> **TASK DETAILS**: Find the lines in the records that carry the word "pitch". Copy each one.

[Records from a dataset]
BEGIN

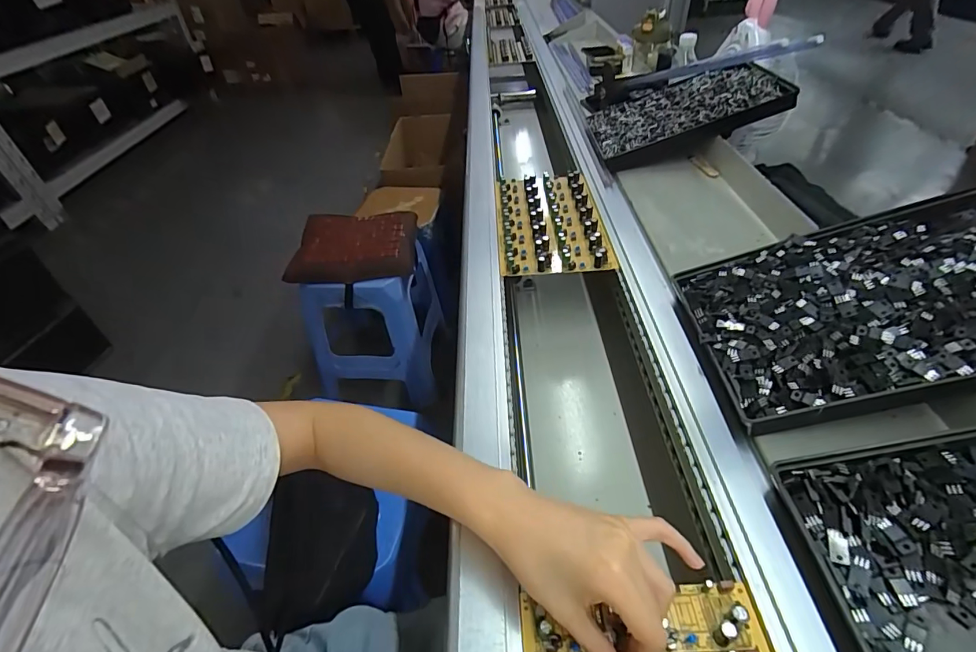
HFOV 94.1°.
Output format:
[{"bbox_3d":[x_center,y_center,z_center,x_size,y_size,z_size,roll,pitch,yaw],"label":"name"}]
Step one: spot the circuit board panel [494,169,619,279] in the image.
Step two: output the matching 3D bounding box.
[{"bbox_3d":[0.086,-0.156,0.659,0.143,0.021,0.249,-4,43,1],"label":"circuit board panel"}]

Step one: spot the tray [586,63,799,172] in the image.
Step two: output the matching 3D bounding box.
[{"bbox_3d":[0.320,-0.356,0.758,0.288,0.036,0.193,-13,50,19],"label":"tray"}]

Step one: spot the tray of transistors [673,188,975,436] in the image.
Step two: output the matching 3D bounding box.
[{"bbox_3d":[0.337,-0.023,0.392,0.284,0.027,0.194,-14,43,13],"label":"tray of transistors"}]

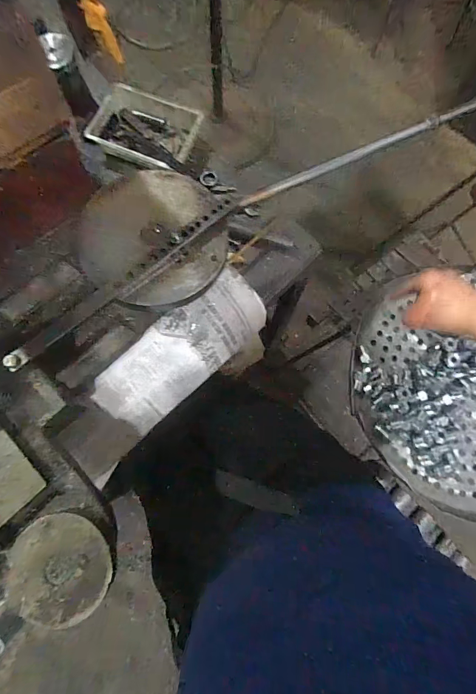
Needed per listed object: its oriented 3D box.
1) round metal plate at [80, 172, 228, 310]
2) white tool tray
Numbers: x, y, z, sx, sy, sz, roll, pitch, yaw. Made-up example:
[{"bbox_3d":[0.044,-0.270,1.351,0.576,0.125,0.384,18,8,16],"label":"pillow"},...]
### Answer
[{"bbox_3d":[-0.110,-0.145,0.474,0.171,0.021,0.189,-16,77,-5],"label":"round metal plate"},{"bbox_3d":[-0.164,-0.380,0.658,0.182,0.047,0.131,20,76,4],"label":"white tool tray"}]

END

> **EXERCISE OUTPUT**:
[{"bbox_3d":[x_center,y_center,z_center,x_size,y_size,z_size,roll,pitch,yaw],"label":"name"}]
Numbers: x, y, z, sx, sy, sz, roll, pitch, yaw. Made-up example:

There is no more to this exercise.